EXERCISE A. Render this sentence from the passage about the SAT into Spanish: "She planned to go to an Ivy League school, UC-Berkeley, or UCLA and become a doctor."
EXERCISE B. Carry on the passage about the SAT from its final sentence, keeping its first-person voice.

EXCERPTED TEXT.
On a recent episode of This American Life (ep 734: “The Campus Tour Has Been Cancelled”), reporter Paul Tough spoke with a high school junior named Daniela who had had a bit of a rough experience with the SAT. She was an immigrant from Mexico who didn’t speak any English when she started the third grade, but she worked her tail off and by junior year was in the top five of her class. She planned to go to an Ivy League school, UC-Berkeley, or UCLA and become a doctor. Then she took the SAT. Her score was about 1180. (For comparison, the schools that she was considering have average SAT scores in the 1500s.) “It made me question my qualities and skills,” she says. When Tough asks her if she felt like she was as smart as her four peers in the top five of her class, she says, “I did! In class, I performed just as well. But that test was saying otherwise. When I got that test resulted, I started questioning whether or not I really was as smart as I thought.”


As I listened to this interview, I could feel my heart breaking for this student, and I also felt a growing frustration. This one dumb test caused a smart, hardworking student to disregard solid evidence of years of proven success from her hard work, and put stock in one test she took on one day. And she found herself questioning her intelligence based on the results of a test that isn’t designed to measure intelligence. This happens to students all the time, and it’s frustrating for me because it causes unnecessary stress and self-doubt.

[Chart interpretation exercises]

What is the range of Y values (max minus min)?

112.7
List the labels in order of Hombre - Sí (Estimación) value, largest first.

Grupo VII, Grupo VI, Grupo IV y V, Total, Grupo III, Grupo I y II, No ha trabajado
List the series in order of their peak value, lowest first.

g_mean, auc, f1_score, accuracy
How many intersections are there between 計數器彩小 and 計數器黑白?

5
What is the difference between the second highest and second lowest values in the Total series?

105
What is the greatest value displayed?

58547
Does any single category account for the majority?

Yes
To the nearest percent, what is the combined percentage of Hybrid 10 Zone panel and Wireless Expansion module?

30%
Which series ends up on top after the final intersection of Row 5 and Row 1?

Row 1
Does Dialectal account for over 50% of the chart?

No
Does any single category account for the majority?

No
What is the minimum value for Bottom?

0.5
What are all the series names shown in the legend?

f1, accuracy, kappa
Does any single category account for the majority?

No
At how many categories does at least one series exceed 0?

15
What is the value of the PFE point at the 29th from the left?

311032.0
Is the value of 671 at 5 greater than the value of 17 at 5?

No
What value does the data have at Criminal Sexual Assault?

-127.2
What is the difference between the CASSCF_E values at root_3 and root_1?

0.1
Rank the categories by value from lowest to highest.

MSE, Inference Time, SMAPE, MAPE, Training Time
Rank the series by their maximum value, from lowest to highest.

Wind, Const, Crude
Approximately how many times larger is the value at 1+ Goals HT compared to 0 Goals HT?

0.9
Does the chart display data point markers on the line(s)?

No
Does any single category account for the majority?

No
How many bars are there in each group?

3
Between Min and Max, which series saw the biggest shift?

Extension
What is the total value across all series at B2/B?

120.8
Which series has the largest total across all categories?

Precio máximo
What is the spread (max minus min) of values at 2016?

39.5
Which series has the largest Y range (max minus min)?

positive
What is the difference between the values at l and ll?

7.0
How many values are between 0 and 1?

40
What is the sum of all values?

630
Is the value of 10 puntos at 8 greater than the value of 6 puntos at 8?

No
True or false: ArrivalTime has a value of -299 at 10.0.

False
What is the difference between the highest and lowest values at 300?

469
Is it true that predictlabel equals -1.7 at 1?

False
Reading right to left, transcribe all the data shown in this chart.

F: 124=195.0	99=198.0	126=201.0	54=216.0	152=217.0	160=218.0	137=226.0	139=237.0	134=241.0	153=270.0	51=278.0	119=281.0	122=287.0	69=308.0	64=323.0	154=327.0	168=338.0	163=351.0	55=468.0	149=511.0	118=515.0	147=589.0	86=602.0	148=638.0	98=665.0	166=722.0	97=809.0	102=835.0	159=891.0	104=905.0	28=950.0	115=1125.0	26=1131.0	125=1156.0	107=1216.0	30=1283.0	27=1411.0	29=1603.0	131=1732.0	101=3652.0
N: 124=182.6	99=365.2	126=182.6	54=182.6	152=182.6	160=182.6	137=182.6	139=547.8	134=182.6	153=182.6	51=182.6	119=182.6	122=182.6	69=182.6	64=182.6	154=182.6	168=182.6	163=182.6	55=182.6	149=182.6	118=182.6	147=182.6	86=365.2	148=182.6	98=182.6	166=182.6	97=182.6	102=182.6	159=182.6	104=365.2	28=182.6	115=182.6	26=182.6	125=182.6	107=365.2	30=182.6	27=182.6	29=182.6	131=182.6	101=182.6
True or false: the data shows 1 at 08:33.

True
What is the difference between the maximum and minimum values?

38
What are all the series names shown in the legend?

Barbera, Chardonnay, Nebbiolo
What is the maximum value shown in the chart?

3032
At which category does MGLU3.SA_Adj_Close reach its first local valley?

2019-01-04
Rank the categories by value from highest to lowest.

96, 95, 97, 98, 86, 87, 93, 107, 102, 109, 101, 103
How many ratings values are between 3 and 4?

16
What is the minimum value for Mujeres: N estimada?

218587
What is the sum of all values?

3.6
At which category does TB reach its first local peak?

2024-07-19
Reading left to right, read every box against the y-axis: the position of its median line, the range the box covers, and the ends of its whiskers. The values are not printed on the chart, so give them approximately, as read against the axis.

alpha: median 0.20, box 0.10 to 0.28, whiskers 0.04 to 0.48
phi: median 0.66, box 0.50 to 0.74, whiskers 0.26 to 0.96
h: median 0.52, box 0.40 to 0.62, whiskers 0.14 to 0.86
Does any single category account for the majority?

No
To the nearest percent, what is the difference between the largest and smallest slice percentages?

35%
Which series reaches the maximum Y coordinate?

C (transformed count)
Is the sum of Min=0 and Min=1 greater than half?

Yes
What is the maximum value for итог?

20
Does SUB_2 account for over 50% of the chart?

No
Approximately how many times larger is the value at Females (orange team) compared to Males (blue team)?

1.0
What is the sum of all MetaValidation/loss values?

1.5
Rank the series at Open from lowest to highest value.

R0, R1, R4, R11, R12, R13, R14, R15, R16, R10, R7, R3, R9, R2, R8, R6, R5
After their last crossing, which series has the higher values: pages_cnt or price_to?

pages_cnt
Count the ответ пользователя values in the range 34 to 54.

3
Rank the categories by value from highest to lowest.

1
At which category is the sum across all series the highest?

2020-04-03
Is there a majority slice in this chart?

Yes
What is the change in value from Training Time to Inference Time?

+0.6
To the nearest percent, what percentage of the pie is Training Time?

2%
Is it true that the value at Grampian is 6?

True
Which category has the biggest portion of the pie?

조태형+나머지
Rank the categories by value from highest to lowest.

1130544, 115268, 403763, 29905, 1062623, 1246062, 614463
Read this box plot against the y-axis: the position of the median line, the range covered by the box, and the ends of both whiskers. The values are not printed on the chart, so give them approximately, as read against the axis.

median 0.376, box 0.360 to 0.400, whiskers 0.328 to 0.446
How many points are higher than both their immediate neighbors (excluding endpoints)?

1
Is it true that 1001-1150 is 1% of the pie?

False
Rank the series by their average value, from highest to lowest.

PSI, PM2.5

RESULT A. Planeaba ir a una universidad de la Ivy League, a UC-Berkeley o a UCLA y llegar a ser médica.

RESULT B.
Let’s put this into a different context and see how it looks:


Imagine a ballerina. A young woman who’s been dancing since she was 5. She’s an elite dancer, performing near-impossible moves with grace and style. She’s won competitions and performed on world stages. She’s at the top of her game. She shows up for a competition… and someone hands her a pair of tap shoes. “What’s this?” she asks.

“Tap shoes. You dance at noon.”

“But I’m not a tap dancer,” she replies.

“It’s fine. You’re a good dancer, right? You’ve been doing this for years? You’ll be fine. You dance at noon.”



This competition is not going to go well for this young lady, and through no fault of her own. Yes, she’s a world-class ballerina, but she hasn’t prepared or practiced for tap. It doesn’t matter how amazing at ballet she is- she’s not going to be able to perform at that same level in tap shoes without any practice.


Standardized tests are exactly the same (though with fewer pirouettes and less clicking). Doing well on a standardized test requires a different skill set than doing well on an academic test, but students aren’t told this. In fact, if you look on College Board’s website you’ll see that the test writers themselves say the same habits and choices that lead to success in school will help you get ready for the SAT. The best way to prepare for the test is to take challenging courses, do your homework, prepare for tests and quizzes, and ask and answer lots of questions.

(https://collegereadiness.collegeboard.org/sat/inside-the-test)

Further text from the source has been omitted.